+++ EXTRACTED RECORDS +++

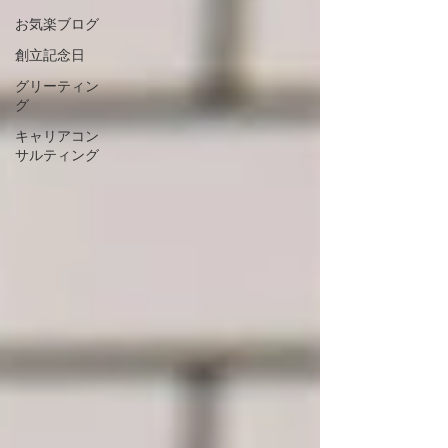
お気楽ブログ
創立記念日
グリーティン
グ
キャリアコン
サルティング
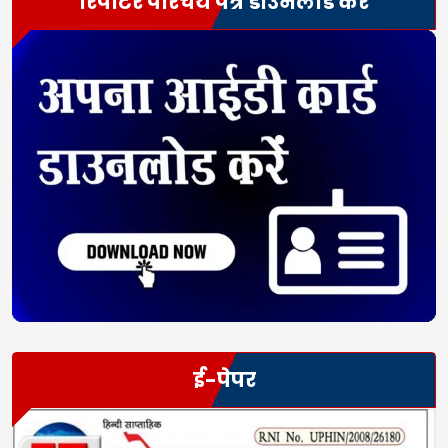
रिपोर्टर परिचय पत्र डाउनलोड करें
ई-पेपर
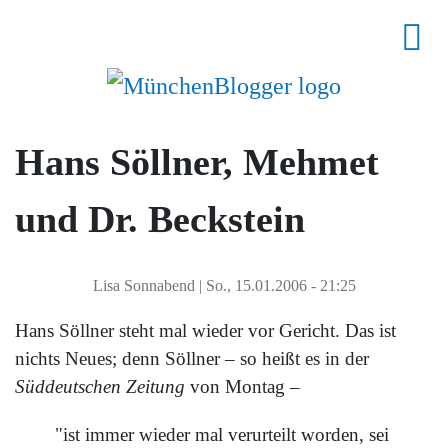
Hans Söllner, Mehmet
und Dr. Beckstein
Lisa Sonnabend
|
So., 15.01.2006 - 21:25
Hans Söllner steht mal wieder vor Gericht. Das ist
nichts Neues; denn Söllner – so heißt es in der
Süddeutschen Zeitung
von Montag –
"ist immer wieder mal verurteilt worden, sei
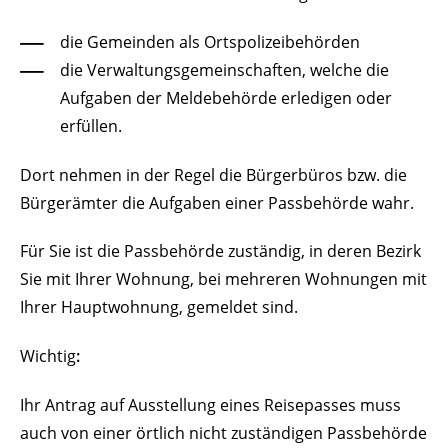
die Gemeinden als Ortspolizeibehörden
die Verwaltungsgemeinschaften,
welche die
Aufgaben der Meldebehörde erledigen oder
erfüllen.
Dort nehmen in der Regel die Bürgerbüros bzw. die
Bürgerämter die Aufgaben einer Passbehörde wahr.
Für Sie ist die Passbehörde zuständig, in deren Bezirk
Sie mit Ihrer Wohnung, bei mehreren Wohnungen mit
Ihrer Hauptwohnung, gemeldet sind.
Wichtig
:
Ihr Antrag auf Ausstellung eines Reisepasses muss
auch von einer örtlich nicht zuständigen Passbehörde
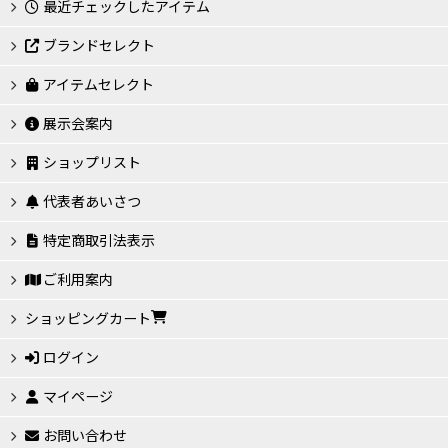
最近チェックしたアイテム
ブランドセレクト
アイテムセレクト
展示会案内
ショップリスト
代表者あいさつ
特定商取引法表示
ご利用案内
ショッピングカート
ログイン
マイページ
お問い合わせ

+++

*PROBLEM*: Return verbatim every line from the start of the entries through the line containing "verurteilt worden, sei", both ends included, and omit the pictures.

*ANSWER TO THE EXERCISE*:
お気楽ブログ
創立記念日
グリーティン
グ
キャリアコン
サルティング
रिपोर्टर परिचय पत्र डाउनलोड करें
ई-पेपर
Hans Söllner, Mehmet
und Dr. Beckstein
Lisa Sonnabend
|
So., 15.01.2006 - 21:25
Hans Söllner steht mal wieder vor Gericht. Das ist
nichts Neues; denn Söllner – so heißt es in der
Süddeutschen Zeitung
von Montag –
"ist immer wieder mal verurteilt worden, sei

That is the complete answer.